▶ **ACTION ITEM**
Output every line of text in the material below verbatim and in its original order, omitting the pictures.

▶ **Text extracted from each page**
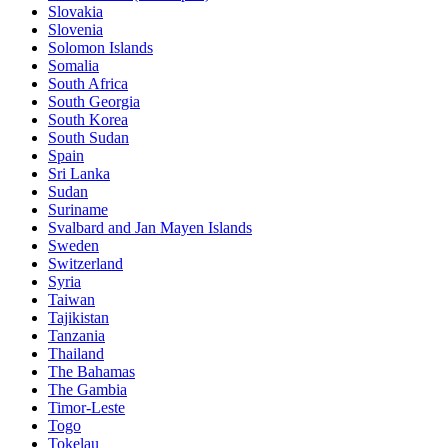
Slovakia
Slovenia
Solomon Islands
Somalia
South Africa
South Georgia
South Korea
South Sudan
Spain
Sri Lanka
Sudan
Suriname
Svalbard and Jan Mayen Islands
Sweden
Switzerland
Syria
Taiwan
Tajikistan
Tanzania
Thailand
The Bahamas
The Gambia
Timor-Leste
Togo
Tokelau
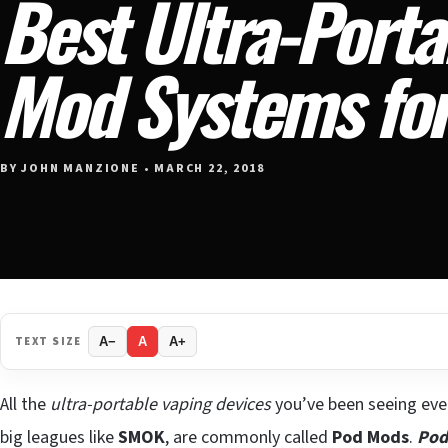
Best Ultra-Porta
Mod Systems fo
BY JOHN MANZIONE • MARCH 22, 2018
TEXT SIZE
A−
A
A+
All the
ultra-portable vaping devices
you’ve been seeing eve
big leagues like
SMOK
, are commonly called
Pod Mods
.
Pod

▶ **EXERCISE RESULT**
Slovakia
Slovenia
Solomon Islands
Somalia
South Africa
South Georgia
South Korea
South Sudan
Spain
Sri Lanka
Sudan
Suriname
Svalbard and Jan Mayen Islands
Sweden
Switzerland
Syria
Taiwan
Tajikistan
Tanzania
Thailand
The Bahamas
The Gambia
Timor-Leste
Togo
Tokelau
Best Ultra-Porta
Mod Systems fo
BY JOHN MANZIONE • MARCH 22, 2018
TEXT SIZE
A−
A
A+
All the
ultra-portable vaping devices
you’ve been seeing eve
big leagues like
SMOK
, are commonly called
Pod Mods
.
Pod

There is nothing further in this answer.